The book’s central theme is focused on defining the medical humanities. The task is clearly complicated, where what it is, how it should be implemented, and who has a voice at the table become fascinating topics of discovery. This collection allows for several perspectives to be put across while allowing the reader the time to engage with the different view-points. One essay asks whether the medical humanities are really separate from biomedical research and considers whether it is necessary to reconceptualise medical humanities as something else entirely (Victoria Bates pp. 8-11), while another posits that the humanities are essential to wellbeing (Hugh Montgomery pp. 24-25).

I found the essay on Medicine’s Humanity (pp. 60-61), authored by Sam Guglani (Director and Curator of Medicine Unboxed and Consultant Clinical Oncologist) to be particularly intriguing. Guglani suggests that perhaps the name ‘medical humanities’ is misleading. This name leads us to the conclusion that it is medicine that owns the humanities. This becomes problematic, according to Guglani, because medicine has done this in the past with regards to nurses (p. 60), as well as with regards to disease processes themselves where ‘human beings [are] recoded into patients’ (p. 60).

He argues that we should aim to think of the medical humanities as a tool to help us focus on the humanity of medicine. For him, the humanity of medicine is what allows us to move away from the ‘oesophogeal carcinoma in bed four,’ to ‘Jack’ who is ‘thirty-five next weekend and was planning a big night out […] was held once by his mother, ran for the under-11s, doesn’t like his job, wants children, is hungry, is in pain, can’t swallow and now is terrified for the first time’ (p. 60).

Guglani would rather we think of the humanities as an essential ingredient in medical practice, one which is as necessary as pharmacology, anatomy, or pathology. For him, they serve to illuminate the experience of being a person. It is the humanity of medicine that becomes important.

I found Guglani’s argument logically constructed and appealing. But I would have pushed the boundaries of his discussion further. I wonder if acknowledging the necessity of focussing on the humanity of medicine in medical practice is just the beginning. How do we incorporate this change into medical practice? How do we teach the humanity of medicine? Which medical humanities do we look to for this, and at what level of our training system do we teach these medical humanities? How do we fundamentally change the culture of medicine to embrace the importance of the discourse.

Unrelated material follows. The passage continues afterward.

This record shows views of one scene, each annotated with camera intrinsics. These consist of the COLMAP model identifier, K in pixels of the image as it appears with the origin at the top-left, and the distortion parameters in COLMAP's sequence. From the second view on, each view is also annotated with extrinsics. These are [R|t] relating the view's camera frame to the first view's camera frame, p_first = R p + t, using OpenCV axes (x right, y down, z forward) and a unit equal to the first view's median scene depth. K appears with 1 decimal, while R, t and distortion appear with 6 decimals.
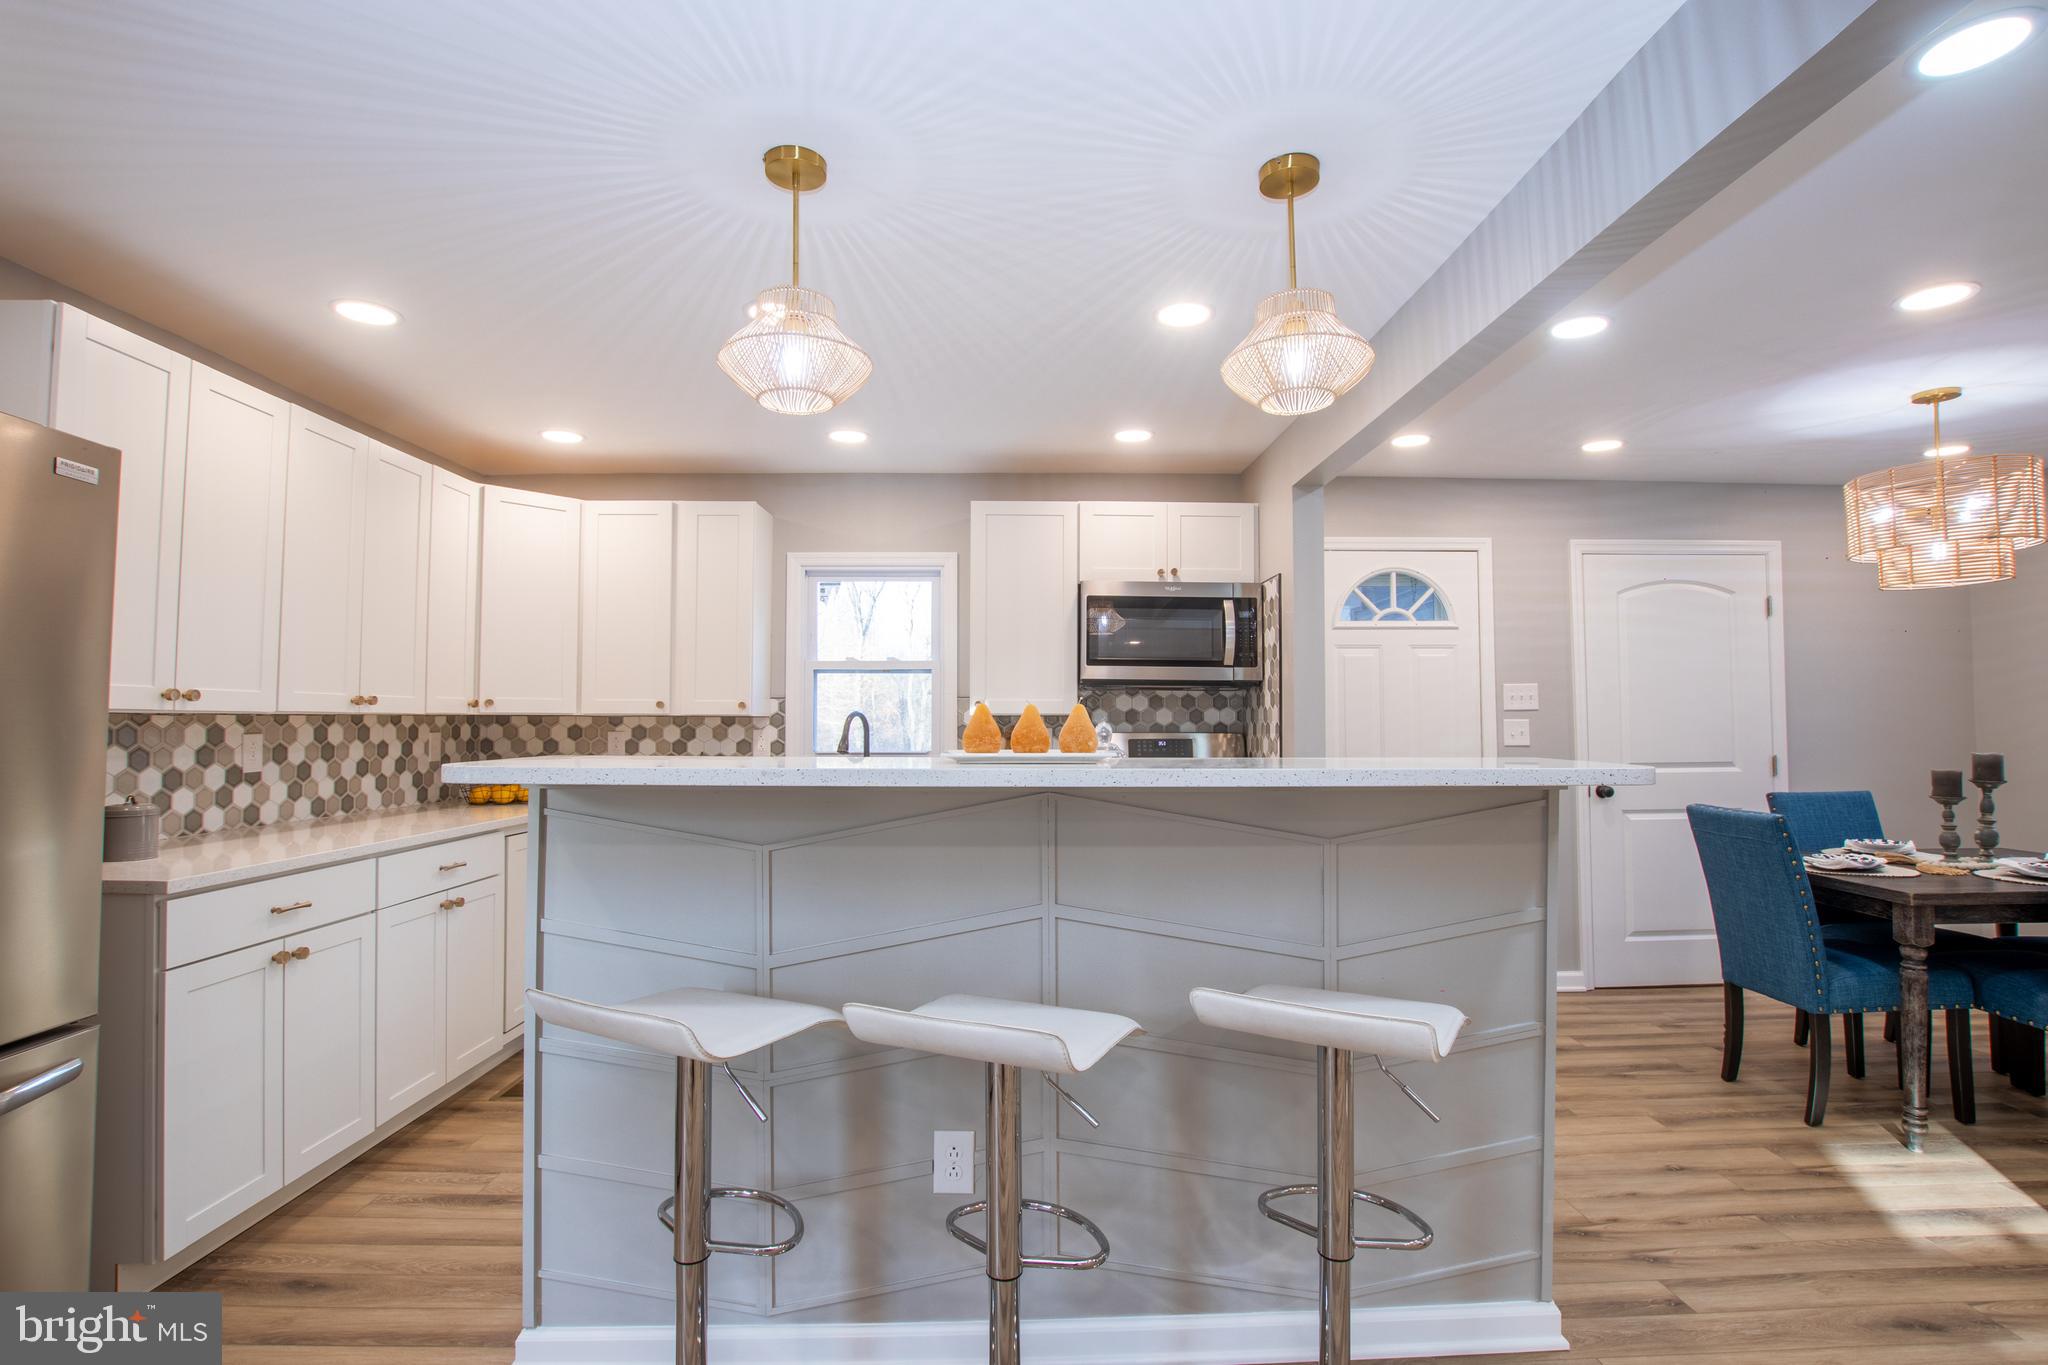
lens RADIAL K [[946.6, 0, 1015.4], [0, 946.6, 687.3], [0, 0, 1]] dist [-0.034271, 0.000446]
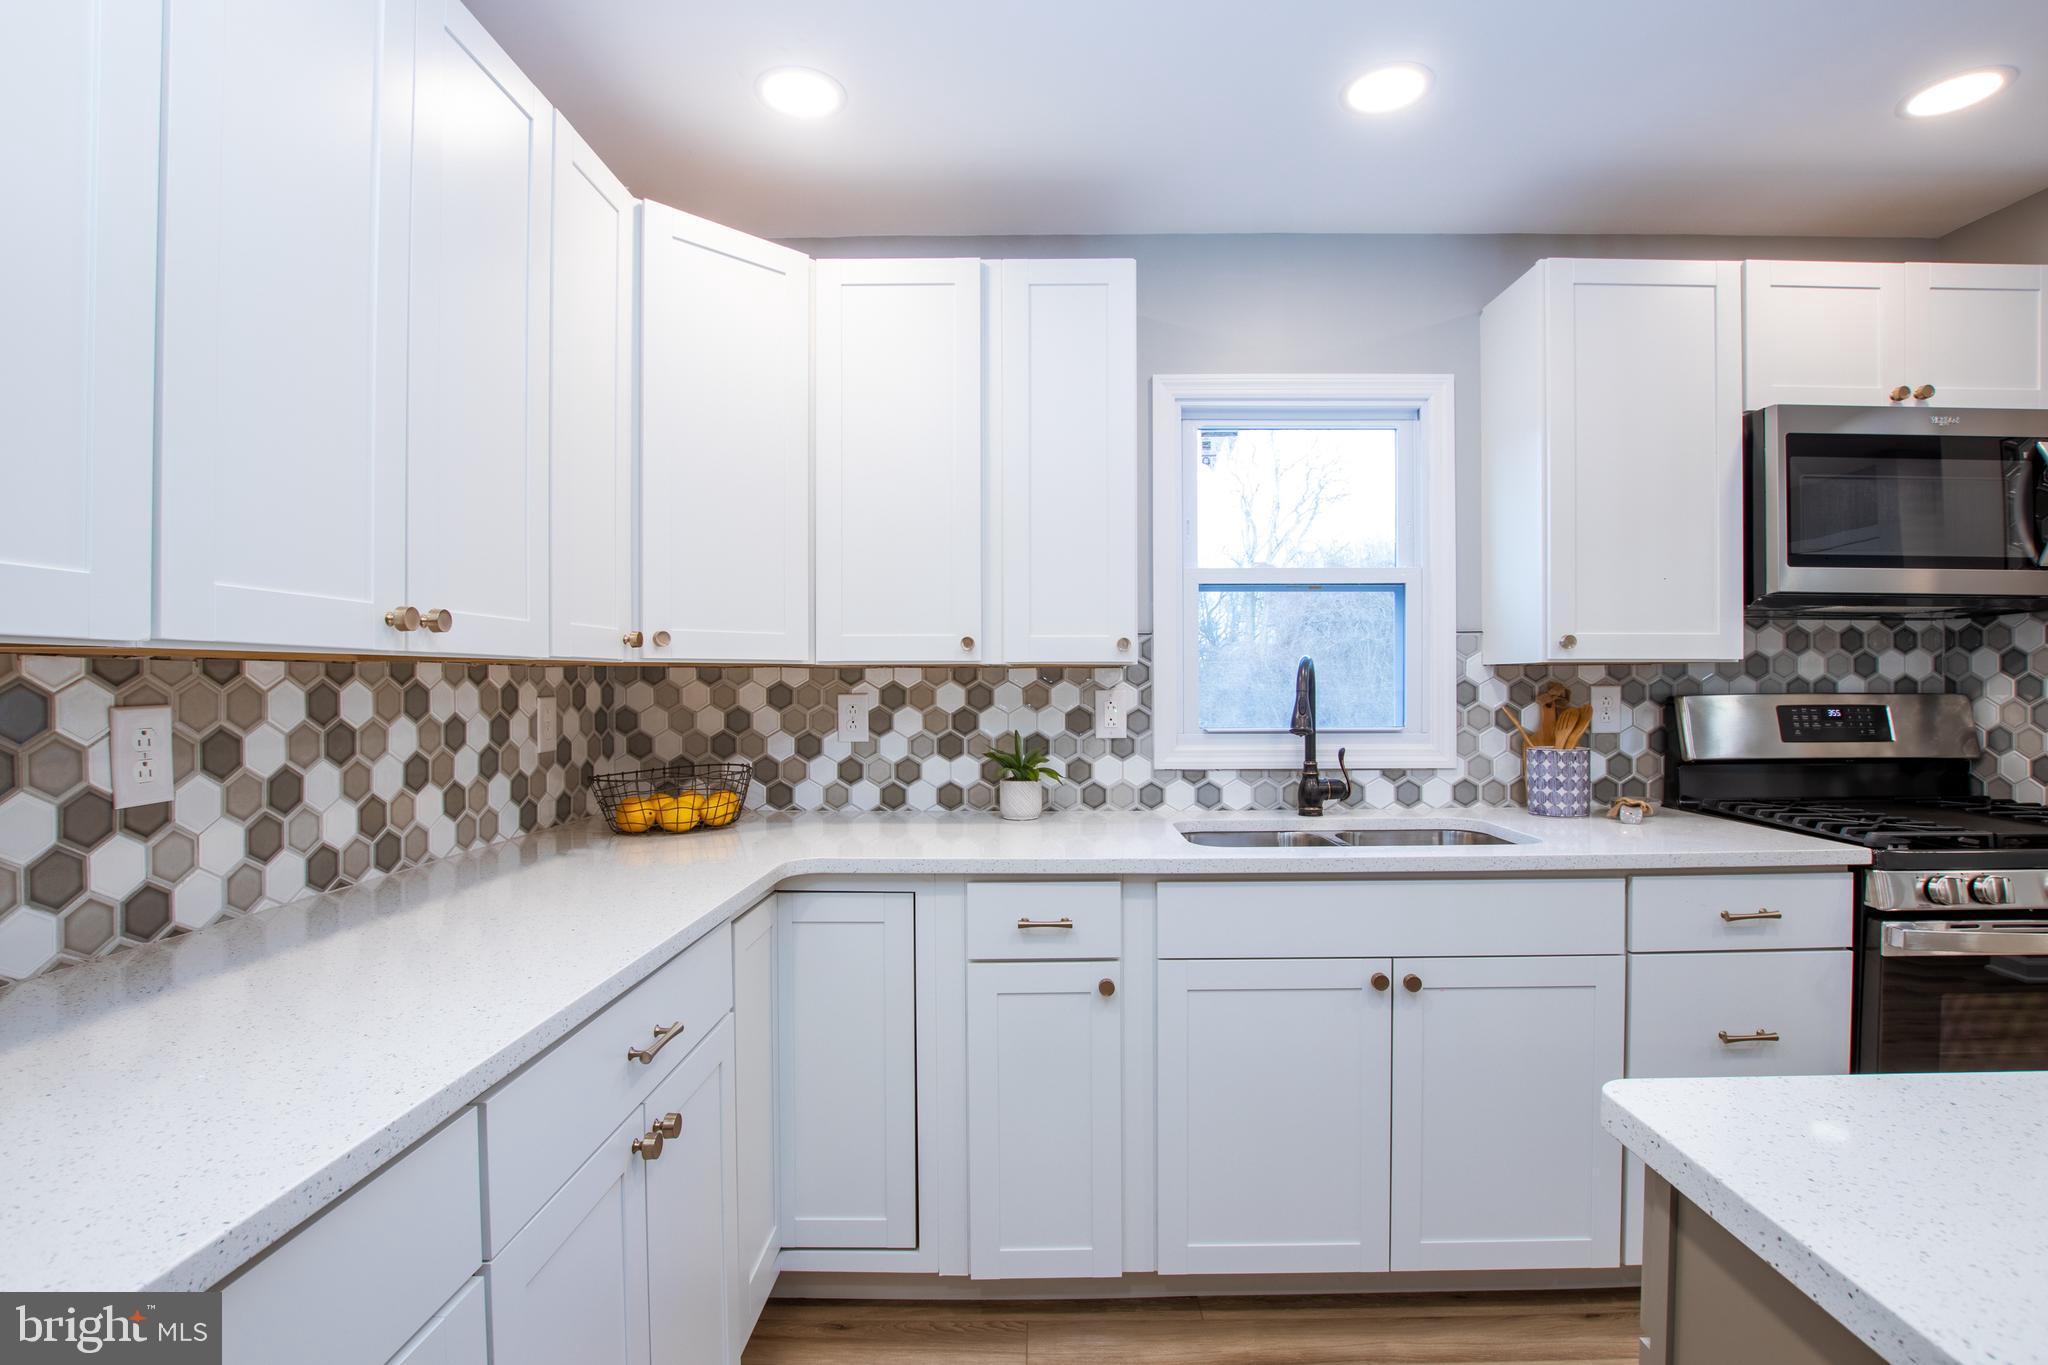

But this represents only one of the many essays in this thought-provoking book. I believe the whole text to be outstanding, easily accessible to those outside the academy and well worth the effort put towards reflecting on the subject. However, I would note that while the contributors range from patients, artists, and historians, to doctors, this book lacks contributors from medical anthropology. Including more social scientists would have allowed for us to move perhaps from an understanding of medical humanities as linked solely to literature, art and history to one in which we view the medical humanities as having a common goal: to highlight the patient’s experience of illness.

This guest contribution was written by Véronique Griffith, who completed her undergraduate degree at Harvard University in 2002 and her medical degree at the Yale School of Medicine in 2009.  She is currently studying for her PhD in medical anthropology at Durham University in the Department of Anthropology.  Her research focuses on endometriosis, illness narratives and doctor-patient interactions.